En ese instante, Lucrecia, que se había mantenido al margen de mi relato, como una simple espectadora, interrumpió con un cucharazo en la mesa, salpicando un poquito de atole en todas direcciones.
-Gabino, si hay que irse de aquí, pues vámonos. No tiene caso que nos arriesguemos, total, esta casa es bien fea y vieja como tú- yo solté la carcajada y levantándome de la silla abracé a mis dos queridas mujeres que también rieron.
Lo cierto era que no quería que les pasara nada. Por mí no me había preocupado nunca antes como por los demás, pero saber que Ariadna me amaba me hizo someterme a una nueva valoración. No tenía opción, debía buscar a Octavio nuevamente y pedirle ayuda, aún sabiendo que su deuda moral ya me la había pagado con creces. Así, tempranito al día siguiente, fui a la delegación de tan malos recuerdos a informarme del paradero de Octavio. Sentí una perturbadora nostalgia al cruzar el parquecito ese, donde tantos eventos habían tomado lugar. Todavía me parecía oler el perfume de Margarita, quizás porque siempre se mezcló con el olor de las jacarandas. Cuando entré al edificio, me sorprendió no encontrar al mismo sujeto detrás del mostrador. Ahora, un tipo malencarado me hizo saber que el oficial Octavio ya no era un oficial de calle, sino de cárcel. Fui a buscarlo allá, no estaba muy lejos, pero por la prisa (porque no quería que Ariadna y Lucrecia estuvieran solas mucho tiempo) me subí al camión. Tardé más viajando en el vehículo ese que si me hubiera ido caminando, pero por fin, tras un incómodo escrutinio me permitieron pasar a una oficina y en poco tiempo, Octavio estaba en frente de mí.
-Ya sé a qué viene Don, pero esta vez no voy a poder ayudarle. Ya soy hombre casado y tengo un chilpayate recién nacido. No me puedo arriesgar.
-Entiendo Octavio, pero ¿cómo sabes a lo que vengo?
-Fácil Don Gabino, ya sabe que en este mundo en el que me muevo todo se sabe- mientras hablaba, Octavio miraba de reojo a la puerta, luego se cercioró que no hubiera nadie cerca y sacó un papelito del bolsillo de la camisa y una pluma de su pantalón. Escribió algo rápidamente. Luego me dio la mano, me dejó el papelito arrugado y se despidió de mí. La nota furtiva de Octavio decía con letra difícilmente legible:
'En el mismo lugar de antes, hoy a las 12:00 a.m.'.

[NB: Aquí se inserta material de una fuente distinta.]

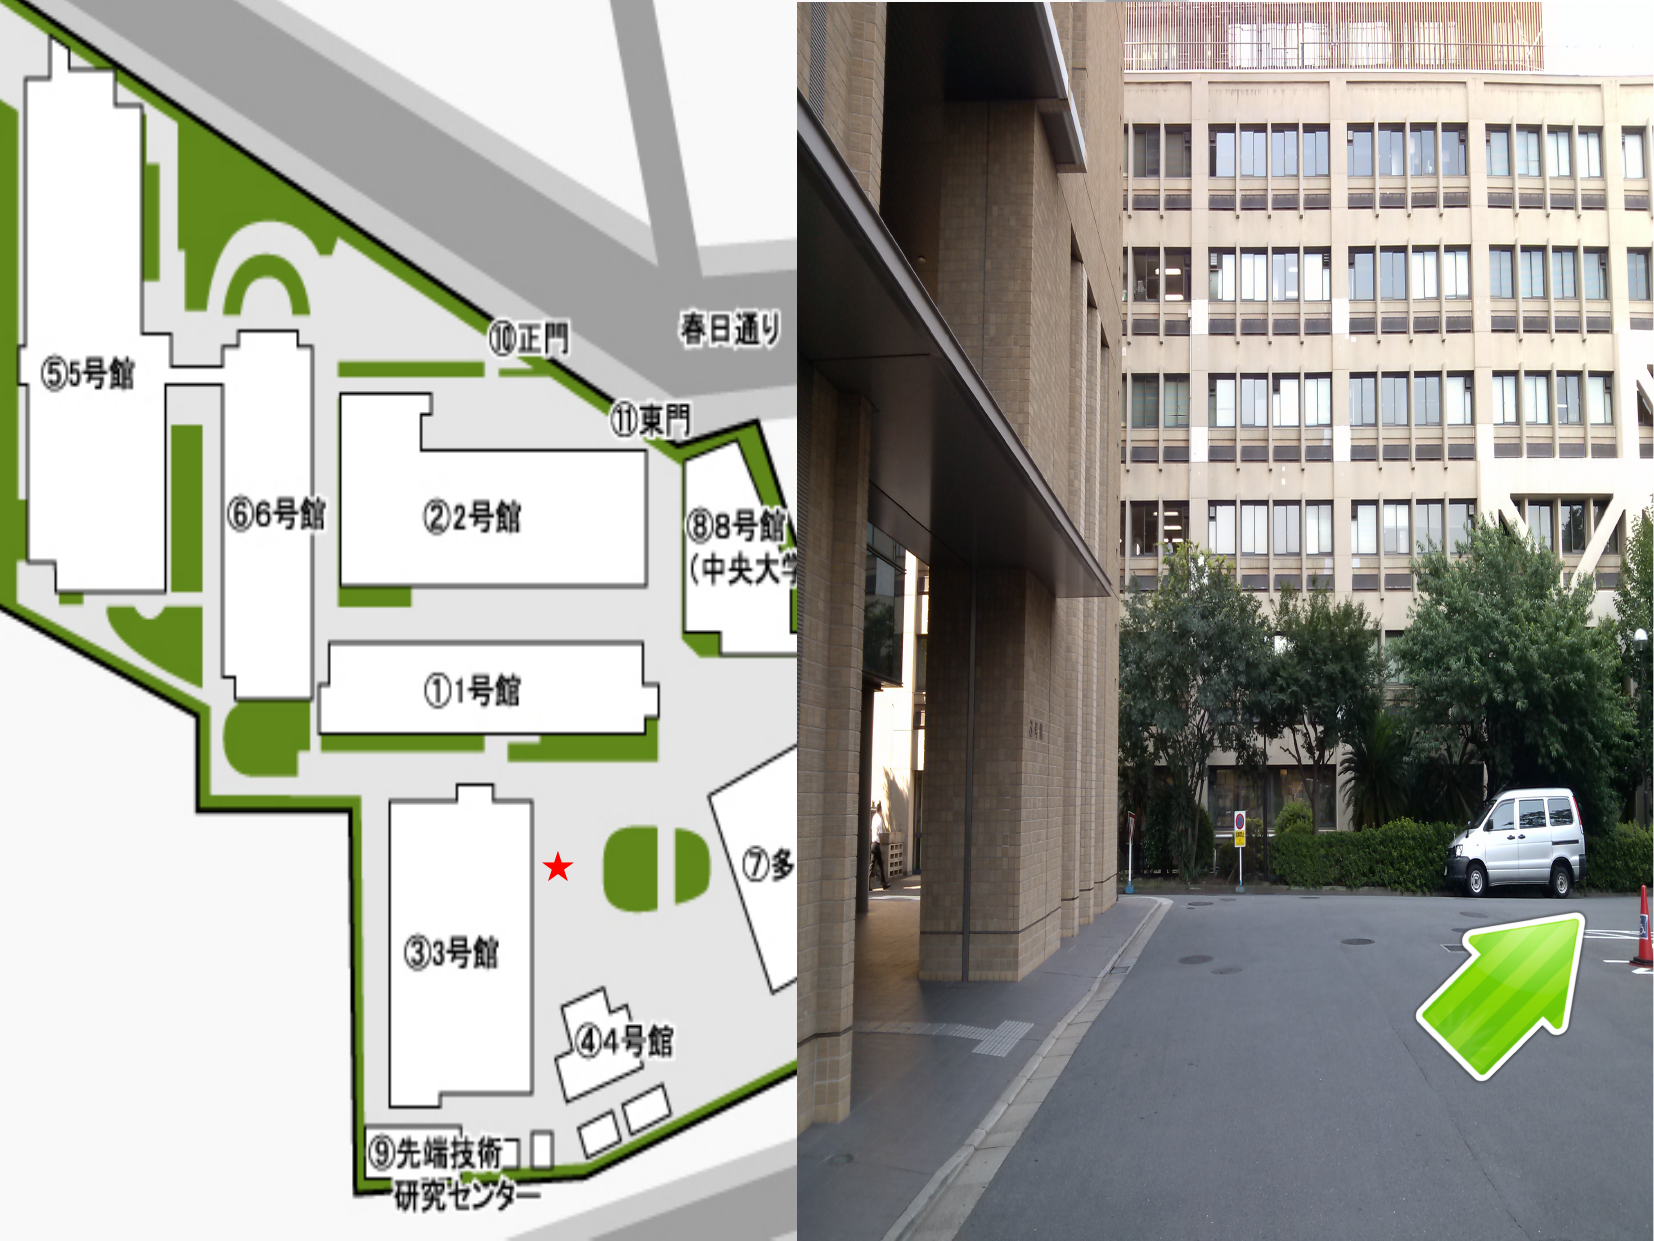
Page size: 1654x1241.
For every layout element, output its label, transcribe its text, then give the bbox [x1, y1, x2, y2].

Esa noche, después de dejar a Ariadna y Lucrecia con Lucha, me puse en camino a la casona del barrio de Santiago, donde apenas unos cuantos años atrás habíamos tramado un plan para salvar a Margarita y lo habíamos conseguido. Esta ocasión, el propósito era, salvar la tranquilidad de mi familia y permitirme una oportunidad de vivir pleno y de hacer feliz a la mujer, que sin darme cuenta cómo, amaba más que a nadie.